Software Testing Is More Important Than Ever. Here’s Why.
When Apple launched its answer to Google Maps in 2012, it was met with derision from both the tech press and consumers. Simple address searches would elicit wildly different results and strange defects in the much-hyped ‘Flyover’ feature resulted in missing buildings and bridges that appeared to have suffered some kind of catastrophic collapse.
It was, without doubt, a disaster for a company that had been riding high on the crest of the iPhone wave since 2007.
Eddy Cue, an Apple VP who is now in charge of Maps, recently gave an interview where he delivered a refreshingly honest take on what happened back in 2012. There were apparently only “dozens of people” that had been tasked with working on the app and, most tellingly of all, Cue revealed that it is the sole reason they now offer a public beta test for the iOS mobile operating system.
“The reason you as a customer are going to be able to test iOS is because of Maps,” Cue told Fast Company.
Despite their colossal bank balance, Apple’s Maps failure is indicative of a changing tech landscape. Computers are everywhere, whether they be in the form of iPhones, laptops, traditional desktop PCs or tablets. The Windows PC realm in particular features a whole raft of different hardware configurations put together by both manufacturers and DIY enthusiasts.
Developing software for such a market is therefore incredibly tricky and, without the right testing regime in place, checking for as many potential failure points as possible before public release is challenging.
With development teams shrinking and startups unable to draw from significant budgets, software testing is often dealt a rather poor hand. At worst, it is a process which is left entirely to those creating the software and, as any developer will tell you, the worst possible person to test an app is the one behind the code.
It isn’t possible to spot every potential software bug or predict every user quirk, but a proper testing regime is absolutely vital if an app is to survive in what is now a very crowded marketplace.
Here are 4 quick-fire reasons software testing is absolutely essential.
1. Satisfies A More Tech Literate Audience
Rewind ten years and the word ‘app’ didn’t form part of the common vocabulary. Computer software was something that was used in the office or by techies in their bedrooms.
Now, apps are everywhere. As a result of their prevalence within society, the public at large is far more tech literate. That means they’ll spot software bugs or inconsistencies in user interface design far quicker than before, so it’s vital you get there before they do.
2. Ensures The Original Concept Was Right
Not every blueprint for a piece of software is right. Quite often, its failings – no matter how small – can only be discovered during software testing, and it’s far better to make the discovery at that point than when it lands into the hands of the user.
3. Users Will Do That
Software testing can, at times, seem a silly endeavour. Surely a user wouldn’t click on that tick box followed by that button. Would they?

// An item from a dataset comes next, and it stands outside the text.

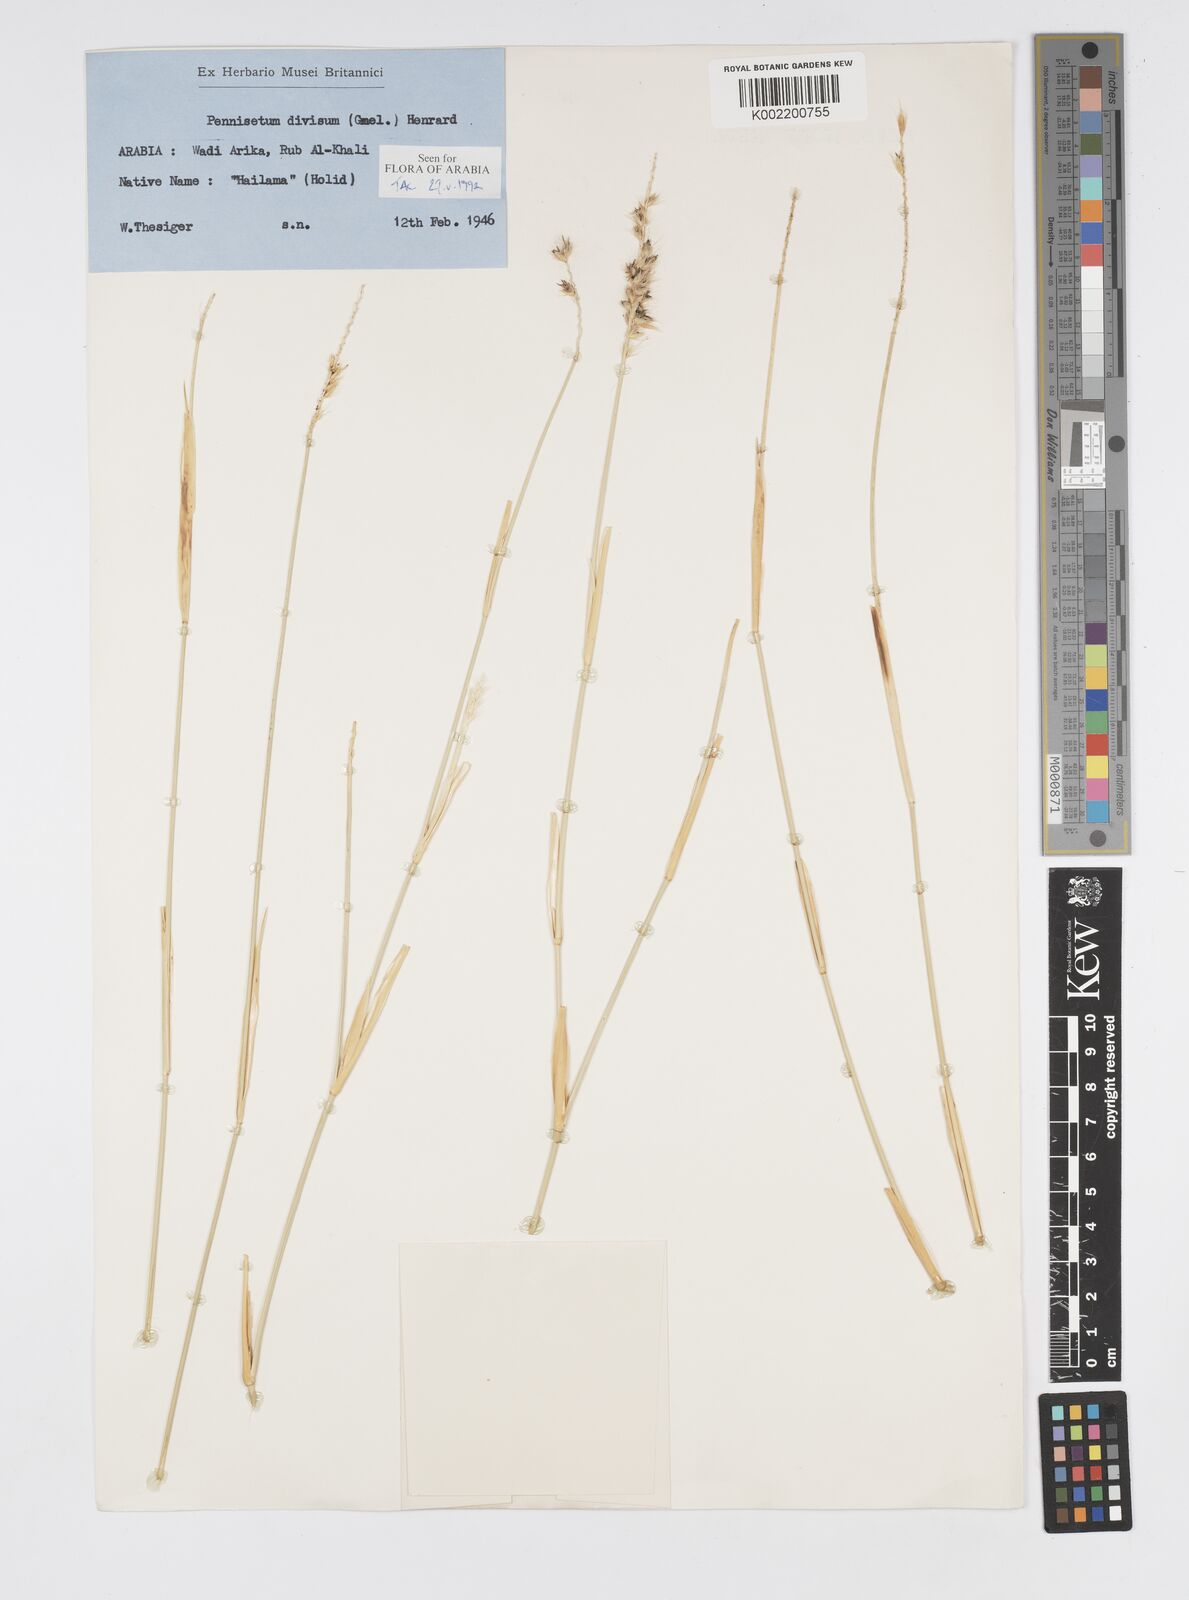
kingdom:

Someone will. A big part of software testing is allowing for any quirky users who are likely to push the software beyond the intended workflow.
4. Your Reputation Is At Stake
Imagine a car leaving the factory minus an essential part that results in it stalling when it reaches 30 MPH. The company behind the vehicle would be ridiculed and find it near impossible to recover.

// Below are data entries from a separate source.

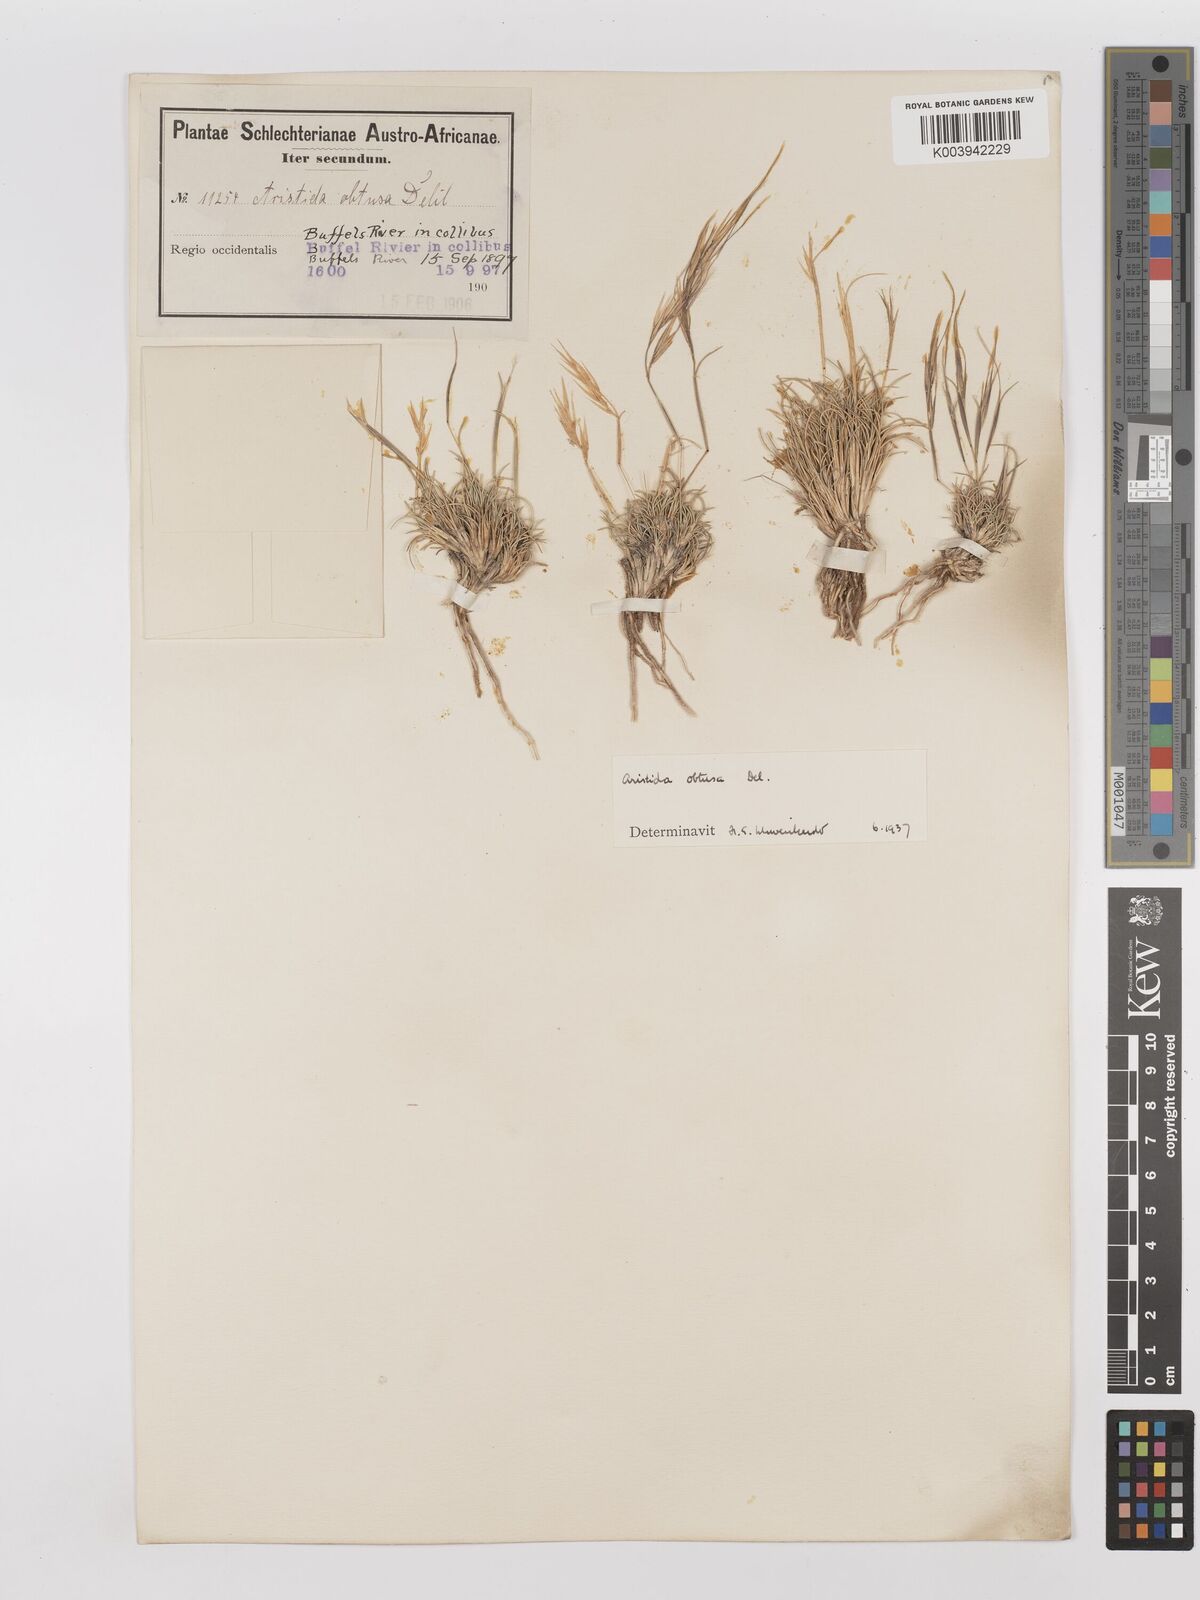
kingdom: Plantae
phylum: Tracheophyta
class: Liliopsida
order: Poales
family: Poaceae
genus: Stipagrostis
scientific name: Stipagrostis obtusa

The same goes for software; if it heads out of the door in a poor state, word will spread quickly, and in the world of consumer-led opinion and review websites, that’s the last thing any business needs.
If an app fails to deliver, or contains bugs that get in the way of an enjoyable experience, consumers can now move on very quickly. An app store is never more than a finger tap away, and if your labour of love doesn’t make the grade in the eyes of the user, they’ll simply move onto the next app in the search results.
Software testing is perhaps more important than it has ever been before. Don’t leave the success of your app to chance.